Je pus toutefois y faire plus ample connaissance avec le lieutenant-colonel Magrin-Vernerey, commandant la 13e demi-brigade de Légion étrangère. Mince et de taille moyenne, le visage énergique, vingt fois raccommodé à la suite de blessures reçues sur tous les champs de bataille, il est une extraordinaire figure de soldat. Il porte sur sa poitrine les témoignages éclatants de ses faits d’armes. Un étrange hoquet, conséquence de quelque traumatisme, le prend de temps à autre et lui enlève pendant des heures toute possibilité d’action. Puis cela passe et le voilà de nouveau prêt au combat… et aux festivités des périodes de repos.
Une auréole supplémentaire le couvre… Il a la baraka ! Quelques jours avant l’assaut contre Narvik, il assiste à une réunion au P.C. d’un de ses chefs de bataillon ; soudain, pris d’un besoin naturel et pressant, il sort pour le satisfaire : c’est précisément le moment que choisit une bombe pour pulvériser la bâtisse ! Chaque matin, il part, accompagné d’un officier, une canne à la main, le revolver dans son étui : il va faire un petit tour dans le « no man’s land », peut-être même jusque dans les lignes ennemies, il reconnaît son terrain. La plupart du temps, il se fait « accrocher » par quelque détachement boche, mais il s’en tire toujours indemne, laissant souvent sur le terrain celui qui l’accompagne, hélas, moins chéri que lui des dieux de la guerre. Un jour, il rentre dans nos lignes ; l’un de ses légionnaires, qui ne le reconnaît pas, lui lâche un coup de fusil à 30 pas… et le manque. Le colonel, furieux, bondit sur le soldat et l’admoneste vertement pour avoir osé manquer un homme à cette ridicule distance. On raconte de lui, mais peut-être n’est-ce là qu’une légende, qu’ayant entendu par hasard un de ses hommes mécontent d’une punition, dire à ses camarades qu’il « lui ferait la peau » le colonel s’approcha et lui donna son revolver chargé. « Suis-moi, dit-il, nous partons en patrouille ». Il se promena pendant une heure, toujours suivi de son légionnaire et rentra à son P.C. sans encombre. «Tu avais dit que tu me tuerais, et tu ne l’as pas fait. Tu feras huit jours de salle de police, cela t’apprendra qu’un légionnaire ne doit jamais mentir ».
Pendant les quelques jours qui précédèrent l’attaque du 28 mai, le calme régna, troublé à peine de temps à autre par la capture de quelque espion nazi déguisé en curé ou en bonne sœur.
Mais l’ordre d’évacuation était arrivé depuis plus d’une semaine et dès que Narvik fut prise, on commença à retirer les unités, tout en maintenant une intense activité de patrouilles, de façon à tromper l’ennemi.

*

« Le 13 juin, nous arrivâmes à Glasgow. Pendant vingt-quatre heures, attendant que le convoi qui devait ramener les Français en Bretagne fut formé, nous errâmes sans but le long des rues tristes et grises : portes brunes aux vitrages dépolis des saloons, étalages monochromes des devantures, suies et brumes, tout nous donnait une impression de gloomy qui déteignait sur nos pensées déjà anxieuses et sombres.

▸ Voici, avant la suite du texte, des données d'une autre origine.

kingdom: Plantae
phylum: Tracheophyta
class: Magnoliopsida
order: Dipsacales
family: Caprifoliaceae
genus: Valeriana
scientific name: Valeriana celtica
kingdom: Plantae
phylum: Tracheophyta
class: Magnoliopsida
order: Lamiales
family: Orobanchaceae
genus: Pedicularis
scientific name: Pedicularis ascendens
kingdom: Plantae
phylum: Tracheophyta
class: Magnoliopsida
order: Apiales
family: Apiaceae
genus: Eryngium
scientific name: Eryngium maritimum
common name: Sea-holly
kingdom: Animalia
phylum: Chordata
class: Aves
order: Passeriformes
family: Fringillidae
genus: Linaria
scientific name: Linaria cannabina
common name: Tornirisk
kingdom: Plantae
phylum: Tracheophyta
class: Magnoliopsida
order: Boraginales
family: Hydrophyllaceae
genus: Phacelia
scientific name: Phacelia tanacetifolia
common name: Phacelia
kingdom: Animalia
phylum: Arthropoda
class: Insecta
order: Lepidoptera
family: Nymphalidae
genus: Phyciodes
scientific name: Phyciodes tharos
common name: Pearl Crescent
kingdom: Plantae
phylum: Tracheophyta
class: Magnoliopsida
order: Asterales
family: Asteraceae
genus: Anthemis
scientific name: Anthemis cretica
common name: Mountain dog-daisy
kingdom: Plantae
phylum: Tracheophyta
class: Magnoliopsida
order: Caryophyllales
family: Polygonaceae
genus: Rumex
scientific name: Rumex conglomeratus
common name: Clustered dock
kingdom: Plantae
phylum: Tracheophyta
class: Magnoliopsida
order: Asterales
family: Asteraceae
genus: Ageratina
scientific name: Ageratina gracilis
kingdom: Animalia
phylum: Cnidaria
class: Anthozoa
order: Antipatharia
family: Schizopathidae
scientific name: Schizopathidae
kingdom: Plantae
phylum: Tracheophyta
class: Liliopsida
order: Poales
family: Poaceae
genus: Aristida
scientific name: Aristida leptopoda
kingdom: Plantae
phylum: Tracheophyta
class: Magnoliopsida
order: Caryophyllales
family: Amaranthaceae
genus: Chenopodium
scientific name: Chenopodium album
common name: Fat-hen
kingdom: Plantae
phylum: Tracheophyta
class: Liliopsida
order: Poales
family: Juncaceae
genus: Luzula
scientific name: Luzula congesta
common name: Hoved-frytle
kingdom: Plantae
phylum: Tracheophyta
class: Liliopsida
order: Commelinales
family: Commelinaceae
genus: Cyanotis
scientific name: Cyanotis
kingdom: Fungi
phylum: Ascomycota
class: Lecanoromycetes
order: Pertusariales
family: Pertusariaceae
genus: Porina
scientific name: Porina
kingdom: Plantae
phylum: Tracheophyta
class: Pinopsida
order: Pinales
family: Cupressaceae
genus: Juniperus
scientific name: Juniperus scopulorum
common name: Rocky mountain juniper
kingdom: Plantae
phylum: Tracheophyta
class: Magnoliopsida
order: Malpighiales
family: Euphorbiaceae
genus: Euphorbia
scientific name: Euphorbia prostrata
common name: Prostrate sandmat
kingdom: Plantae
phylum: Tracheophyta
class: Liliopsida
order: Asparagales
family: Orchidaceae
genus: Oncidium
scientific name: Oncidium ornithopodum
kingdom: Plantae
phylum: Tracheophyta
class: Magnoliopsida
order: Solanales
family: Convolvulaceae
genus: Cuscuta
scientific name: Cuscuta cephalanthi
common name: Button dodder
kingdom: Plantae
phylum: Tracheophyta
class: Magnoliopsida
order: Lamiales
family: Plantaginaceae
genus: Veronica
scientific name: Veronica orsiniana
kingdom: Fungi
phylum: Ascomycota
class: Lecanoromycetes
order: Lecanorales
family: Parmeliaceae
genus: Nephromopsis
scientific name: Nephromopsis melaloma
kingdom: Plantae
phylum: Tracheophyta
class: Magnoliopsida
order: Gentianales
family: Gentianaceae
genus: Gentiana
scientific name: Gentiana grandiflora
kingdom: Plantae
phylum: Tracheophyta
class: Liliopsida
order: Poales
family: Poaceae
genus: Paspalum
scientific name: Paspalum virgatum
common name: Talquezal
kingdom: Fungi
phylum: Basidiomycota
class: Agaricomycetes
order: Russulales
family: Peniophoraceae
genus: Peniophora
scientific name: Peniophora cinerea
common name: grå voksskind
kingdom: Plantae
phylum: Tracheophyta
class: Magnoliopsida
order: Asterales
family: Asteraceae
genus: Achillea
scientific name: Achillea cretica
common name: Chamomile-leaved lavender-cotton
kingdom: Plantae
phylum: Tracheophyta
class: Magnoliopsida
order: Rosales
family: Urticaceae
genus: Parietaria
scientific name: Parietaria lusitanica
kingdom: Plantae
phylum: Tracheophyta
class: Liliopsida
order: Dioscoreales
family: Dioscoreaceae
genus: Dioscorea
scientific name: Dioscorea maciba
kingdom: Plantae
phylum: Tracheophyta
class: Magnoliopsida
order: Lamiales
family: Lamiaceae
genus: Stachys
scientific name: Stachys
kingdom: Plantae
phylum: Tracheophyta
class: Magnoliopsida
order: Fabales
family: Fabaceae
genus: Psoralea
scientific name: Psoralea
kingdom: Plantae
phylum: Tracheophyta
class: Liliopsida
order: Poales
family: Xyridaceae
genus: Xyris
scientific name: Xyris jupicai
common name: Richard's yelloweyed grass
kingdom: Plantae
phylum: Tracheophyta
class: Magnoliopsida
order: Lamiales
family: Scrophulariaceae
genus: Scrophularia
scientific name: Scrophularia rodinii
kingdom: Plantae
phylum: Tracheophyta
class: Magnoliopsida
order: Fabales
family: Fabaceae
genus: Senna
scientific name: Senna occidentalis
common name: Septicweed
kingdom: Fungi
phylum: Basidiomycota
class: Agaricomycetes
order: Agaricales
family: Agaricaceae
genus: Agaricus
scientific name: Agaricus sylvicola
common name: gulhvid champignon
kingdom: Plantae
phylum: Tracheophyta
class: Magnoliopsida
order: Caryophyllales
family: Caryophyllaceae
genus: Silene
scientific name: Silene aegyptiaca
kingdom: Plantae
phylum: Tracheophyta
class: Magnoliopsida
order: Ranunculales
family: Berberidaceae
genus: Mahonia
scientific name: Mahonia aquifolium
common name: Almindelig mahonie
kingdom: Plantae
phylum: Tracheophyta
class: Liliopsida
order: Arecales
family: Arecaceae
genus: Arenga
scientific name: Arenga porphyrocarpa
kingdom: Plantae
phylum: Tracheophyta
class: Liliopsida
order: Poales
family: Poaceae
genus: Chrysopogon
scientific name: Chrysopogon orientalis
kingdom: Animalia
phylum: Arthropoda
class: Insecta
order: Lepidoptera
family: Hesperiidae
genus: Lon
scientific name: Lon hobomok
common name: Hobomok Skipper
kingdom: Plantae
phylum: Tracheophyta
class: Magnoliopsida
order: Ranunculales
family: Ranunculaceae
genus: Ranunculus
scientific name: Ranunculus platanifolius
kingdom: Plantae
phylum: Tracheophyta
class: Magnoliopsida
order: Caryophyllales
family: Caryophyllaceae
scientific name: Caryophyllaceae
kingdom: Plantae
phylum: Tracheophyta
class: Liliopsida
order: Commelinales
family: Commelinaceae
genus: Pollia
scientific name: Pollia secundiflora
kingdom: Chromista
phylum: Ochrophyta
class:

Le lendemain, nous repartîmes, empilés sur quatre petits ragots. Le 16 juin au soir, nous étions devant Lorient où nous ne pûmes débarquer. Aussi fut-ce à Brest que, finalement, nous atterrîmes dans la matinée du 17, encore affublés de nos vêtements polaires.

Avec les autres officiers sans troupe, je me rendis au château pour y prendre les ordres. Nous fûmes, les uns et les autres, chargés de missions diverses de défense, d’organisation, de coupures ou de barrages.

Dans l’après-midi, la rumeur se répandit dans la ville que le maréchal Pétain venait d’annoncer à la radio qu’il avait demandé les conditions d’un armistice. Personne ne voulait y croire ; chacun criait « à la cinquième colonne », aux « manœuvres du traître de Stuttgart ».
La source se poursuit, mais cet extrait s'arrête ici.